(Records taken from a dataset)
=======

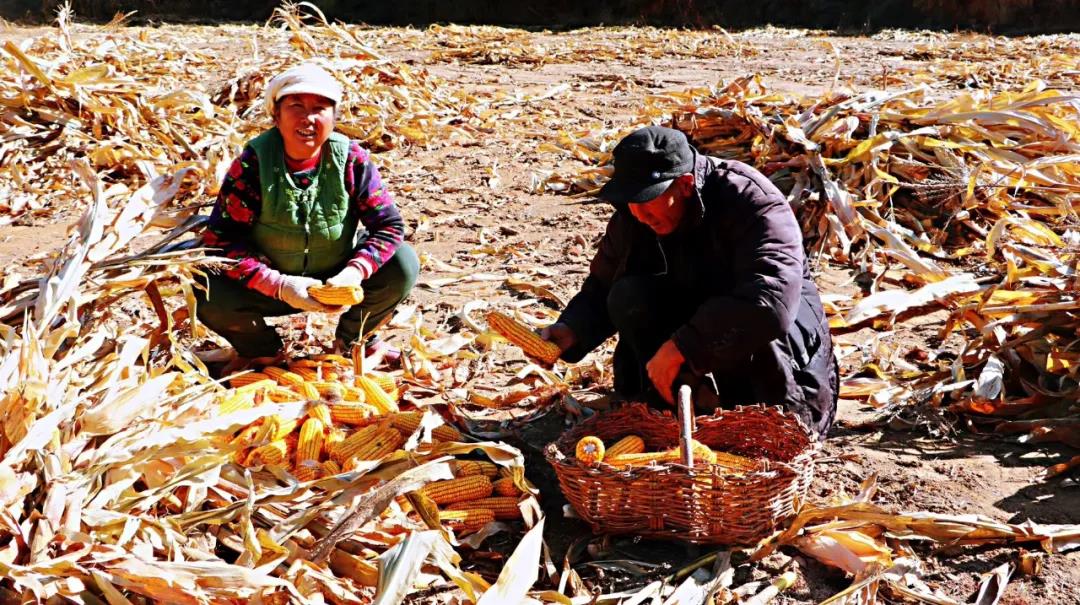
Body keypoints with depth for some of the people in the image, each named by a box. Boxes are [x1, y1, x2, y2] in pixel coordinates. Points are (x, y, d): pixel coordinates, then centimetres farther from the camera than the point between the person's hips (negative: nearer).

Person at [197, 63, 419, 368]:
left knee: (403, 263, -21)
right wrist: (278, 285, -33)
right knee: (211, 298, -28)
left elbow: (388, 225, -13)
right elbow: (221, 238, -20)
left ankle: (355, 338, 9)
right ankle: (262, 348, 7)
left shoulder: (351, 159, -15)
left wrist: (356, 272, -32)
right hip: (270, 288, -1)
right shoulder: (253, 163, -19)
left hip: (337, 282, 1)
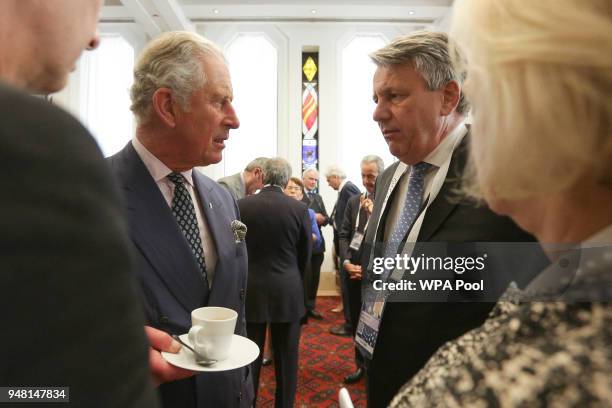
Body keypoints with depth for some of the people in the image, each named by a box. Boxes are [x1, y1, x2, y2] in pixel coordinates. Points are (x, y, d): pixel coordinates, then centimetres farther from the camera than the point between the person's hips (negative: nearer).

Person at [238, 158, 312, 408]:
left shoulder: (242, 205, -9)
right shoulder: (299, 209, -9)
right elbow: (305, 255, 1)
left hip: (251, 291, 1)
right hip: (288, 292, 0)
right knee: (286, 358, 16)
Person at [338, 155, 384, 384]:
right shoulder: (353, 201, 9)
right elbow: (344, 234, 7)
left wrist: (375, 213, -20)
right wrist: (346, 262, -5)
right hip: (354, 269, 5)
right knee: (356, 321, 16)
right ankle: (361, 364, 36)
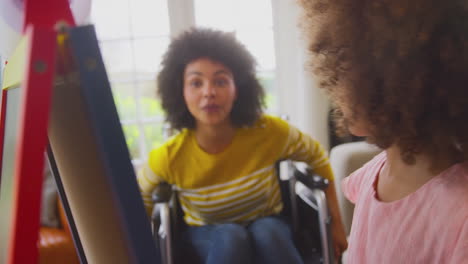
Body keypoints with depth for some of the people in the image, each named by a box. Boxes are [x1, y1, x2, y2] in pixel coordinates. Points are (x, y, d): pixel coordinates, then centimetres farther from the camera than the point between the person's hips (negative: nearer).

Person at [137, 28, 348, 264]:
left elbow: (317, 156, -3)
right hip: (208, 236, 0)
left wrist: (336, 223, -1)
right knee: (230, 237, -36)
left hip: (268, 231, 1)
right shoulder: (168, 157, -24)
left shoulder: (268, 131, -23)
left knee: (267, 232, -35)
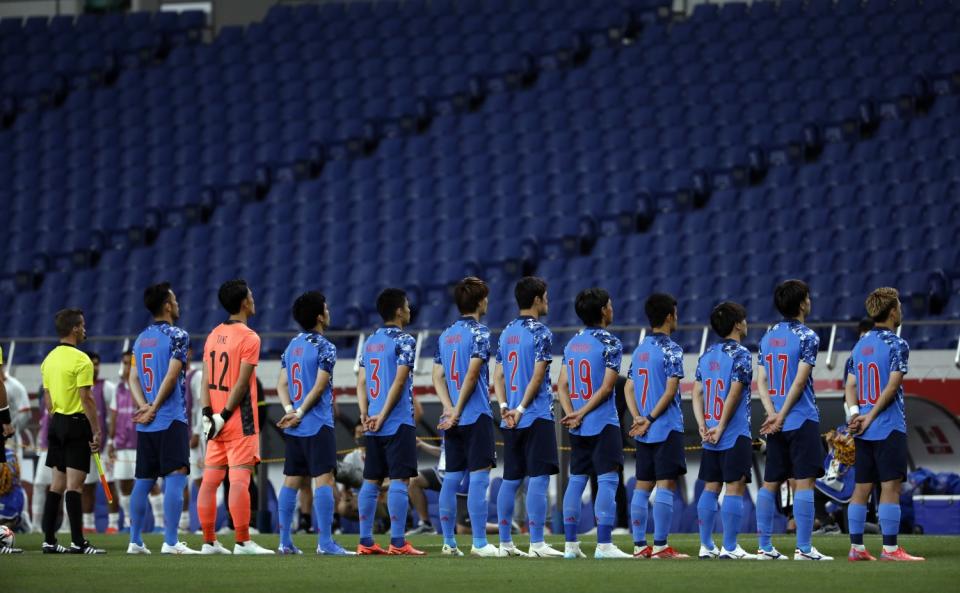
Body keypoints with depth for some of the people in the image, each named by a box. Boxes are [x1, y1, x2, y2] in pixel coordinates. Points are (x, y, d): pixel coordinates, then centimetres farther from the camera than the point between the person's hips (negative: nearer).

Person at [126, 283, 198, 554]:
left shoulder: (141, 339, 15)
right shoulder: (177, 336, -6)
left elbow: (134, 378, 8)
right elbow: (172, 375, -13)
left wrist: (145, 406, -5)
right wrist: (154, 409, -9)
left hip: (146, 423, 7)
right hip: (171, 420, -7)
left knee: (143, 481, 11)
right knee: (175, 478, -9)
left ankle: (135, 542, 12)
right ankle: (170, 542, -16)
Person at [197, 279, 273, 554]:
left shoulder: (214, 335, 11)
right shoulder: (249, 337, -10)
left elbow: (206, 379, 6)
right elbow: (241, 382, -16)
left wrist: (208, 414, 1)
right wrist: (224, 416, -14)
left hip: (216, 420, 7)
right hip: (240, 421, -7)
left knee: (210, 479, 7)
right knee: (239, 478, -9)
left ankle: (209, 542, 10)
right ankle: (243, 542, -10)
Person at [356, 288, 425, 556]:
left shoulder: (370, 342, 15)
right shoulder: (404, 341, -7)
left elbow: (361, 382, 10)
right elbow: (399, 380, -14)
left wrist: (365, 414, 3)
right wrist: (382, 416, -12)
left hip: (373, 424, 7)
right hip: (399, 423, -7)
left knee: (371, 481, 8)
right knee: (400, 480, -7)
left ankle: (366, 541, 9)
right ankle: (397, 542, -11)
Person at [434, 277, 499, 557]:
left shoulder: (446, 335, 13)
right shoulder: (479, 332, -8)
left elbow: (438, 377, 7)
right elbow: (472, 374, -15)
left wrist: (450, 408, -3)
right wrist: (457, 411, -10)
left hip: (453, 421, 7)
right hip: (476, 417, -7)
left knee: (451, 478, 9)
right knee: (479, 477, -6)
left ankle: (449, 542, 12)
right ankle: (479, 542, -9)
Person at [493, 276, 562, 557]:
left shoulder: (507, 332, 14)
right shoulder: (540, 332, -8)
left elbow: (498, 375, 10)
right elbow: (538, 375, -14)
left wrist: (505, 406, 1)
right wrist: (521, 409, -11)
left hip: (511, 419, 7)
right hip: (537, 417, -7)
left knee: (511, 480, 10)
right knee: (538, 478, -7)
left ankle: (505, 543, 12)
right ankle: (536, 543, -11)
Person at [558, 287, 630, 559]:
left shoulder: (572, 343, 12)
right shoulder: (610, 343, -9)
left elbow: (562, 385, 8)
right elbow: (607, 387, -14)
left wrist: (571, 413, -3)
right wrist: (582, 414, -10)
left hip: (578, 428, 7)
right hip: (603, 424, -7)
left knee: (576, 480, 10)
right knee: (607, 480, -6)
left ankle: (570, 544, 11)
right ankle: (604, 544, -12)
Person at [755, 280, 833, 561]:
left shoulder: (768, 337, 12)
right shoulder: (807, 336, -8)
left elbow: (761, 381, 6)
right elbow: (799, 382, -14)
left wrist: (772, 414, -3)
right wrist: (782, 416, -11)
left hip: (775, 424, 7)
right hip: (802, 421, -7)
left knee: (770, 483, 10)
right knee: (804, 482, -6)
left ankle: (765, 547, 12)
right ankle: (804, 548, -10)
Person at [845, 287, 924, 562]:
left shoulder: (860, 345, 14)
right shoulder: (896, 344, -8)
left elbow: (850, 385, 8)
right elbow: (892, 387, -15)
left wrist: (855, 413, -5)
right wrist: (870, 417, -11)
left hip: (863, 432, 7)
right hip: (889, 427, -7)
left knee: (862, 487, 9)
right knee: (891, 486, -5)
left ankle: (856, 547, 9)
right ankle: (890, 548, -7)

=======

Task instructions
Can you format all of the data above as a Markdown table with the columns "Row" and "Line", giving each line its own numbered row? Skip the blank lines, and leave the pictures out of your answer.

Worked solution
| Row | Line |
|---|---|
| 1 | Body keypoints with depth for some of the people in the image, each named by a box. Boxes are [x1, y1, x2, y2] in pixel coordinates. Points are (x, y, d): pixel coordinates, then centimetres farther from the camera than the point between the person's hips (negative: nearer). |
| 2 | Person at [197, 63, 419, 368]: |
| 3 | left knee: (403, 263, -21) |
| 4 | right wrist: (278, 285, -33) |
| 5 | right knee: (211, 298, -28) |
| 6 | left elbow: (388, 225, -13) |
| 7 | right elbow: (221, 238, -20) |
| 8 | left ankle: (355, 338, 9) |
| 9 | right ankle: (262, 348, 7) |
| 10 | left shoulder: (351, 159, -15) |
| 11 | left wrist: (356, 272, -32) |
| 12 | right hip: (270, 288, -1) |
| 13 | right shoulder: (253, 163, -19) |
| 14 | left hip: (337, 282, 1) |
| 15 | Body keypoints with depth for some of the people in the image, each named by a box. Boxes are [x1, y1, x2, y2] in pixel coordinates. Points are (x, y, d): pixel coordinates, then centimetres farther from the camera than the point between the person's hips (negative: nearer). |
| 16 | Person at [238, 158, 312, 408]: |
| 17 | left shoulder: (242, 205, -9) |
| 18 | right shoulder: (299, 209, -9) |
| 19 | right elbow: (305, 255, 1) |
| 20 | left hip: (251, 291, 1) |
| 21 | right hip: (288, 292, 0) |
| 22 | right knee: (286, 358, 16) |
| 23 | Person at [338, 155, 384, 384]: |
| 24 | right shoulder: (353, 201, 9) |
| 25 | right elbow: (344, 234, 7) |
| 26 | left wrist: (375, 213, -20) |
| 27 | right wrist: (346, 262, -5) |
| 28 | right hip: (354, 269, 5) |
| 29 | right knee: (356, 321, 16) |
| 30 | right ankle: (361, 364, 36) |
| 31 | Body keypoints with depth for some of the people in the image, each named by a box. Boxes are [x1, y1, x2, y2] in pixel coordinates. Points are (x, y, d): pixel coordinates, then centimetres farther from the camera than the point between the person's hips (negative: nearer). |
| 32 | Person at [137, 28, 348, 264]: |
| 33 | left elbow: (317, 156, -3) |
| 34 | right hip: (208, 236, 0) |
| 35 | left wrist: (336, 223, -1) |
| 36 | right knee: (230, 237, -36) |
| 37 | left hip: (268, 231, 1) |
| 38 | right shoulder: (168, 157, -24) |
| 39 | left shoulder: (268, 131, -23) |
| 40 | left knee: (267, 232, -35) |
| 41 | Body keypoints with depth for some of the people in the image, each named by a box. Boxes are [x1, y1, x2, y2] in pixel coordinates. Points are (x, y, d): pixel coordinates, then centimetres farther from the camera than the point between the person's hips (negative: nearer). |
| 42 | Person at [126, 283, 198, 554]: |
| 43 | left shoulder: (141, 339, 15) |
| 44 | right shoulder: (177, 336, -6) |
| 45 | left elbow: (134, 378, 8) |
| 46 | right elbow: (172, 375, -13) |
| 47 | left wrist: (145, 406, -5) |
| 48 | right wrist: (154, 409, -9) |
| 49 | left hip: (146, 423, 7) |
| 50 | right hip: (171, 420, -7) |
| 51 | left knee: (143, 481, 11) |
| 52 | right knee: (175, 478, -9) |
| 53 | left ankle: (135, 542, 12) |
| 54 | right ankle: (170, 542, -16) |
| 55 | Person at [197, 279, 273, 554]: |
| 56 | left shoulder: (214, 335, 11) |
| 57 | right shoulder: (249, 337, -10) |
| 58 | left elbow: (206, 379, 6) |
| 59 | right elbow: (241, 382, -16) |
| 60 | left wrist: (208, 414, 1) |
| 61 | right wrist: (224, 416, -14) |
| 62 | left hip: (216, 420, 7) |
| 63 | right hip: (240, 421, -7) |
| 64 | left knee: (210, 479, 7) |
| 65 | right knee: (239, 478, -9) |
| 66 | left ankle: (209, 542, 10) |
| 67 | right ankle: (243, 542, -10) |
| 68 | Person at [356, 288, 425, 556]: |
| 69 | left shoulder: (370, 342, 15) |
| 70 | right shoulder: (404, 341, -7) |
| 71 | left elbow: (361, 382, 10) |
| 72 | right elbow: (399, 380, -14) |
| 73 | left wrist: (365, 414, 3) |
| 74 | right wrist: (382, 416, -12) |
| 75 | left hip: (373, 424, 7) |
| 76 | right hip: (399, 423, -7) |
| 77 | left knee: (371, 481, 8) |
| 78 | right knee: (400, 480, -7) |
| 79 | left ankle: (366, 541, 9) |
| 80 | right ankle: (397, 542, -11) |
| 81 | Person at [434, 277, 499, 557]: |
| 82 | left shoulder: (446, 335, 13) |
| 83 | right shoulder: (479, 332, -8) |
| 84 | left elbow: (438, 377, 7) |
| 85 | right elbow: (472, 374, -15) |
| 86 | left wrist: (450, 408, -3) |
| 87 | right wrist: (457, 411, -10) |
| 88 | left hip: (453, 421, 7) |
| 89 | right hip: (476, 417, -7) |
| 90 | left knee: (451, 478, 9) |
| 91 | right knee: (479, 477, -6) |
| 92 | left ankle: (449, 542, 12) |
| 93 | right ankle: (479, 542, -9) |
| 94 | Person at [493, 276, 562, 557]: |
| 95 | left shoulder: (507, 332, 14) |
| 96 | right shoulder: (540, 332, -8) |
| 97 | left elbow: (498, 375, 10) |
| 98 | right elbow: (538, 375, -14) |
| 99 | left wrist: (505, 406, 1) |
| 100 | right wrist: (521, 409, -11) |
| 101 | left hip: (511, 419, 7) |
| 102 | right hip: (537, 417, -7) |
| 103 | left knee: (511, 480, 10) |
| 104 | right knee: (538, 478, -7) |
| 105 | left ankle: (505, 543, 12) |
| 106 | right ankle: (536, 543, -11) |
| 107 | Person at [558, 287, 630, 559]: |
| 108 | left shoulder: (572, 343, 12) |
| 109 | right shoulder: (610, 343, -9) |
| 110 | left elbow: (562, 385, 8) |
| 111 | right elbow: (607, 387, -14) |
| 112 | left wrist: (571, 413, -3) |
| 113 | right wrist: (582, 414, -10) |
| 114 | left hip: (578, 428, 7) |
| 115 | right hip: (603, 424, -7) |
| 116 | left knee: (576, 480, 10) |
| 117 | right knee: (607, 480, -6) |
| 118 | left ankle: (570, 544, 11) |
| 119 | right ankle: (604, 544, -12) |
| 120 | Person at [755, 280, 833, 561]: |
| 121 | left shoulder: (768, 337, 12) |
| 122 | right shoulder: (807, 336, -8) |
| 123 | left elbow: (761, 381, 6) |
| 124 | right elbow: (799, 382, -14) |
| 125 | left wrist: (772, 414, -3) |
| 126 | right wrist: (782, 416, -11) |
| 127 | left hip: (775, 424, 7) |
| 128 | right hip: (802, 421, -7) |
| 129 | left knee: (770, 483, 10) |
| 130 | right knee: (804, 482, -6) |
| 131 | left ankle: (765, 547, 12) |
| 132 | right ankle: (804, 548, -10) |
| 133 | Person at [845, 287, 924, 562]: |
| 134 | left shoulder: (860, 345, 14) |
| 135 | right shoulder: (896, 344, -8) |
| 136 | left elbow: (850, 385, 8) |
| 137 | right elbow: (892, 387, -15) |
| 138 | left wrist: (855, 413, -5) |
| 139 | right wrist: (870, 417, -11) |
| 140 | left hip: (863, 432, 7) |
| 141 | right hip: (889, 427, -7) |
| 142 | left knee: (862, 487, 9) |
| 143 | right knee: (891, 486, -5) |
| 144 | left ankle: (856, 547, 9) |
| 145 | right ankle: (890, 548, -7) |